▸ **WRITTEN EXERCISE A**: In the essay below on presidential immunity, which office concluded that prosecuting a sitting president is unconstitutional, and in which years?
▸ **WRITTEN EXERCISE B**: Decide whether each statement agrees with the essay below on presidential immunity. Answer yes or no for each, and quote the words of the essay that decide it. (i) The Supreme Court has already ruled on whether a sitting president can be criminally charged. (ii) Marco Rubio defended Trump's claim of immunity. (iii) Trump is seeking immunity in exchange for testimony against someone else.

▸ **PAGE EXTRACT**:

Unnatural Immunity

The Supreme Court will soon decide whether Donald Trump has immunity from criminal prosecution for his actions that culminated with the events on January 6, 2021. Immunity is most frequently granted when a prosecutor agrees not to prosecute a person in exchange for testimony against someone else. Trump, however, is not seeking immunity as part of such a bargain. Instead, he wants it for his status as ex-president of the United States. Status, however, has not prevented the prosecution of governors, members of Congress, judges, CEOs, religious figures, or others.

While status has not given others immunity, it has been argued that a president enjoys limited immunity while in office. The Office of Legal Counsel of the Department of Justice (OLC) in 1973 and 2000 concluded that it was, in fact, unconstitutional to prosecute a sitting president. The Office reasoned in part that the president “is the symbolic head of the Nation. To wound him by a criminal proceeding is to hamstring the operation of the whole governmental apparatus in both foreign and domestic affairs.” And, of course, the time that a sitting president spends defending criminal charges is time not spent governing.

Other prominent legal thinkers have not agreed with the OLC and have maintained that even while president, a person can be criminally charged. The Supreme Court has never decided this issue, but the OLC’s rationale would only protect a person while in office. Trump, however, wants something much more. He wants immunity now even though he is no longer the symbolic head of the country and a criminal trial would no longer interfere with presidential duties. He wants immunity for his status as ex-president.

 Some find merit in his position. For example, Marco Rubio, as reported by Nick Robertson in The Hill of March 24, 2024, defended Trump’s claim of immunity. Rubio said, “I do think there’s a legitimate issue here that we need to talk about writ large, especially after what we’ve seen in the last three years. Do we want to live in a country where basically the opponents of the president can kind of extort them, can have leverage over them during their entire presidency and say, ‘Don’t worry, once you’re out of office, we’re going to prosecute you or we’re going to come after you, charge you with this crime or that crime.’ We’re living in a country now, where basically, if you’re president now, you have to think to yourself, ‘I gotta be careful what I do as president,’ not even legal or illegal, even on policy.”

Robertson reports that Trump’s attorney have made a similar claim: “A denial of criminal immunity would incapacitate every future President with de facto blackmail and extortion while in office, and condemn him to years of post-office trauma at the hands of political opponents. That bleak scenario would result in a weak and hollow President, and would thus be ruinous for the American political system as a whole. That vital consideration alone resolves the question presented in favor of dismissal of this case.”

▸ **ROWS**:
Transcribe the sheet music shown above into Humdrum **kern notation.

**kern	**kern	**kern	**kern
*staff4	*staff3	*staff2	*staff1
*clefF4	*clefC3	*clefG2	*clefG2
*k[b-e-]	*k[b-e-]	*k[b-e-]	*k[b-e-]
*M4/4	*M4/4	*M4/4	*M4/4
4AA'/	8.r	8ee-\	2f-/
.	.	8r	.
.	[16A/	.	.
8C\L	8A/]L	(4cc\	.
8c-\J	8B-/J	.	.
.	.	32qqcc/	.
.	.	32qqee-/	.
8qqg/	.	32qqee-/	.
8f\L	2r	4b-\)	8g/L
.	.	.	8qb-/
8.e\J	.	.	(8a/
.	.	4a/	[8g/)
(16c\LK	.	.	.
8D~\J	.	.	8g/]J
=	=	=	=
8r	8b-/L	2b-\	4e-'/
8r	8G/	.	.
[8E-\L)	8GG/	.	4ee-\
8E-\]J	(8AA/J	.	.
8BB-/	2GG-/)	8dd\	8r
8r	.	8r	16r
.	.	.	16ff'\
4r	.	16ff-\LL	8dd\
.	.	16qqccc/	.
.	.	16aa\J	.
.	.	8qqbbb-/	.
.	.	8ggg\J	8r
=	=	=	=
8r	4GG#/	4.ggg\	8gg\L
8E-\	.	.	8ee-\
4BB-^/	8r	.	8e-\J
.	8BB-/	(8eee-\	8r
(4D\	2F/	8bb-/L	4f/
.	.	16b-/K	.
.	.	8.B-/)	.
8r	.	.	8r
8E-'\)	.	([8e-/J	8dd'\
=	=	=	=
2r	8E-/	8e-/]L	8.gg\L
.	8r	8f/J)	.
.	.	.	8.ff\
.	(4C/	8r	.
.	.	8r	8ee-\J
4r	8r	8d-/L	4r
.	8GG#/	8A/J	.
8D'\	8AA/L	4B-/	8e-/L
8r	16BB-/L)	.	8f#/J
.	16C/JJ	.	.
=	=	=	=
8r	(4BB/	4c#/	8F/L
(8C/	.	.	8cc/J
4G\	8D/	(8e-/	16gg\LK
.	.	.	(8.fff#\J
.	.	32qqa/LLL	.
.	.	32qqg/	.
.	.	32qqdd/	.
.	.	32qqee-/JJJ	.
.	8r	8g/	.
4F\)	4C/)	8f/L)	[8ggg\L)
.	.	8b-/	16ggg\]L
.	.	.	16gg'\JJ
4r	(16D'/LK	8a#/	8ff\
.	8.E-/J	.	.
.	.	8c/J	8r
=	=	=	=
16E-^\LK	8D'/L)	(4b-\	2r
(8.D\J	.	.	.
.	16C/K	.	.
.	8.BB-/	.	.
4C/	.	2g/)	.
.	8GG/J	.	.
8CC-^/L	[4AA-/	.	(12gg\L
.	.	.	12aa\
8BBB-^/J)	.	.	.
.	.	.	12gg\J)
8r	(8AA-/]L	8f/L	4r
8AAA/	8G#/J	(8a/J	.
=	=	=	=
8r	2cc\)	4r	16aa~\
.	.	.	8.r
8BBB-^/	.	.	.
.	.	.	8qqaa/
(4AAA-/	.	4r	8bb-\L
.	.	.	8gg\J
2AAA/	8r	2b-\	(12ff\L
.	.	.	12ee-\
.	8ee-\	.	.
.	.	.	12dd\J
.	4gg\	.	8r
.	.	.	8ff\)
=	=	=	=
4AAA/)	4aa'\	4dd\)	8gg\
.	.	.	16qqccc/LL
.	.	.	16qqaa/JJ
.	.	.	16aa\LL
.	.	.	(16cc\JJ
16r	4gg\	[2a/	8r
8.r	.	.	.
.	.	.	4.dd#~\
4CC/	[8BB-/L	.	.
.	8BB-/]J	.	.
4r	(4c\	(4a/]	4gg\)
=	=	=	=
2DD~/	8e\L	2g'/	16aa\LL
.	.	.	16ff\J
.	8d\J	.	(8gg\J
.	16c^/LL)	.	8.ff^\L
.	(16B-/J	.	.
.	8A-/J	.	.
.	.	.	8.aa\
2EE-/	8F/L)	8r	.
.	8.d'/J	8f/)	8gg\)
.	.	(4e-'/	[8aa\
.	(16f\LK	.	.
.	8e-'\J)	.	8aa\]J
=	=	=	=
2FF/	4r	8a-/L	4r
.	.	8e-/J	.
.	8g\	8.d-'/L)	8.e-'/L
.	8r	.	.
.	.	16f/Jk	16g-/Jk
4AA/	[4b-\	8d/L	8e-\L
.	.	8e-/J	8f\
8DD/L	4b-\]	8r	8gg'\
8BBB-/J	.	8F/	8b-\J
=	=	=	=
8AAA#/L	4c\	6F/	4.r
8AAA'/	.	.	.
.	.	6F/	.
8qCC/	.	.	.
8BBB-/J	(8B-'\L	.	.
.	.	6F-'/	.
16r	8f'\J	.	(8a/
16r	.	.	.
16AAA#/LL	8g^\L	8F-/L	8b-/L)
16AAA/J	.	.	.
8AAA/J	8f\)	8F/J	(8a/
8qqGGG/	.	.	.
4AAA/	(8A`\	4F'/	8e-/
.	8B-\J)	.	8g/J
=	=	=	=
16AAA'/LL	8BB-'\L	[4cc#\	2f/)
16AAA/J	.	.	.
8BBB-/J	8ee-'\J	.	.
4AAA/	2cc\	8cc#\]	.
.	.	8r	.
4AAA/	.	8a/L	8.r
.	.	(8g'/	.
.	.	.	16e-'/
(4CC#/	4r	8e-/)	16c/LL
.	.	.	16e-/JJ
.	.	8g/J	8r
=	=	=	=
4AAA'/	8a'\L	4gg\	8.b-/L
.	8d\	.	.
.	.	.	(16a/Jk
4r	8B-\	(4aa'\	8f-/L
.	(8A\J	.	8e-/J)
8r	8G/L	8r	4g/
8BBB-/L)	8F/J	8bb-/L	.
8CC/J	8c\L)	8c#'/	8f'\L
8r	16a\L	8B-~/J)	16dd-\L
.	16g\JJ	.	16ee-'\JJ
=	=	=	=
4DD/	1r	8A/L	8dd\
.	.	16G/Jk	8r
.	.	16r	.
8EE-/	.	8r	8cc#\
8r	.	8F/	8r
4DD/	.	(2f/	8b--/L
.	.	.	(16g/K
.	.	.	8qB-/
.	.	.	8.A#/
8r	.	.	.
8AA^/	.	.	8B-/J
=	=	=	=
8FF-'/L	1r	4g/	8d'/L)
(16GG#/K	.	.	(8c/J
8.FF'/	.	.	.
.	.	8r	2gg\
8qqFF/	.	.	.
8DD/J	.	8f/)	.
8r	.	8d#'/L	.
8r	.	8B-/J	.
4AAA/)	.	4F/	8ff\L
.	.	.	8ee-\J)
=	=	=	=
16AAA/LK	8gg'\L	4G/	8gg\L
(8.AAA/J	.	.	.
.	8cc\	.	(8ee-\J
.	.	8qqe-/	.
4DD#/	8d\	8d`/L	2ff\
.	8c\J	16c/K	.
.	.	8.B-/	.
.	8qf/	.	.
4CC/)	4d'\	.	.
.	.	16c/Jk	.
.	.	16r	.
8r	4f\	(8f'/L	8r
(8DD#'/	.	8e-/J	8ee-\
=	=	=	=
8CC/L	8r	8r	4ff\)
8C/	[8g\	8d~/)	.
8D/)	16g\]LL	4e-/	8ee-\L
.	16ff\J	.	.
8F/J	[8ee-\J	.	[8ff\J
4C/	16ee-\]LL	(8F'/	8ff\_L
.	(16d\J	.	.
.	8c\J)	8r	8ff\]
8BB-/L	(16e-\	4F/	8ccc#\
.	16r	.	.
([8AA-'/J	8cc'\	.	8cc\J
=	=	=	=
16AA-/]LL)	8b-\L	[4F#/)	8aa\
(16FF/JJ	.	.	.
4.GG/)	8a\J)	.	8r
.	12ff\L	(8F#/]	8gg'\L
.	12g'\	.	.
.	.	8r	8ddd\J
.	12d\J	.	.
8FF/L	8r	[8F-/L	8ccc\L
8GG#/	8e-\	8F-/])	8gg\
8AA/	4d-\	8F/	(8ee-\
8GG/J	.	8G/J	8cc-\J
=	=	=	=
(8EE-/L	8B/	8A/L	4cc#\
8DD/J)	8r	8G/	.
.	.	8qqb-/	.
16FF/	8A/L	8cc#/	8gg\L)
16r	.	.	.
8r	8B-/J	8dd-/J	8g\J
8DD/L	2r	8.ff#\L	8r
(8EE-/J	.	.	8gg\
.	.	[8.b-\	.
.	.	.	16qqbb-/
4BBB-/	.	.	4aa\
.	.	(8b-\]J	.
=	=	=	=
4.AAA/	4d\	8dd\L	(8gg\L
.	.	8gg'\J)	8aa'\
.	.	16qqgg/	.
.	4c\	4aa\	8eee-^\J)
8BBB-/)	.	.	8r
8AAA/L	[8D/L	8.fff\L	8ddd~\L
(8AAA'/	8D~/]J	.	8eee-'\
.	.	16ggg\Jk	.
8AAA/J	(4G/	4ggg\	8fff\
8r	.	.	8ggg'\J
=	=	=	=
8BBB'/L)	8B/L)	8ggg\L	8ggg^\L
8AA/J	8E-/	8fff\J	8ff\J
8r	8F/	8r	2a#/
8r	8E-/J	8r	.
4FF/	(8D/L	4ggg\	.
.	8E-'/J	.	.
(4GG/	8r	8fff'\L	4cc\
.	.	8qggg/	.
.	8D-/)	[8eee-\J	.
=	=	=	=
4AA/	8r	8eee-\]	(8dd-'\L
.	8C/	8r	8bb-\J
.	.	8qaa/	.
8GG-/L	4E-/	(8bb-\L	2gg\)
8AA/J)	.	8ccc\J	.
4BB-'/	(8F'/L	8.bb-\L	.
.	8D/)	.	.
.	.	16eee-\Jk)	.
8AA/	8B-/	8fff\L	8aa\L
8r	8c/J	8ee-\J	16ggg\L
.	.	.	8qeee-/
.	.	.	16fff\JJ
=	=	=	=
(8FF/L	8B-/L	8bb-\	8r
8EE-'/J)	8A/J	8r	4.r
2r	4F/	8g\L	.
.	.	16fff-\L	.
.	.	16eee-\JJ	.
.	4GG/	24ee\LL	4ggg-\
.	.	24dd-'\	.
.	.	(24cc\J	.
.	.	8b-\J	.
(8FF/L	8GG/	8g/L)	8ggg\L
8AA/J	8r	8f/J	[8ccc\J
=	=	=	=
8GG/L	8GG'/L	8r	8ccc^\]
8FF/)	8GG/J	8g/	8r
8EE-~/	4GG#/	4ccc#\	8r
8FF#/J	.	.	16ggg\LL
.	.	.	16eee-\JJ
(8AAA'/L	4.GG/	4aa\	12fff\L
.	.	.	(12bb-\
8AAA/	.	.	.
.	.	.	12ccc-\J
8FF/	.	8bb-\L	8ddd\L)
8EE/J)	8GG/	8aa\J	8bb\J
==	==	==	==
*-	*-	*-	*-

▸ **WRITTEN SOLUTION A**: The Office of Legal Counsel of the Department of Justice, in 1973 and 2000.

▸ **WRITTEN SOLUTION B**:
(i) No: "The Supreme Court has never decided this issue"
(ii) Yes: "Marco Rubio, as reported by Nick Robertson in The Hill of March 24, 2024, defended Trump’s claim of immunity."
(iii) No: "Trump, however, is not seeking immunity as part of such a bargain."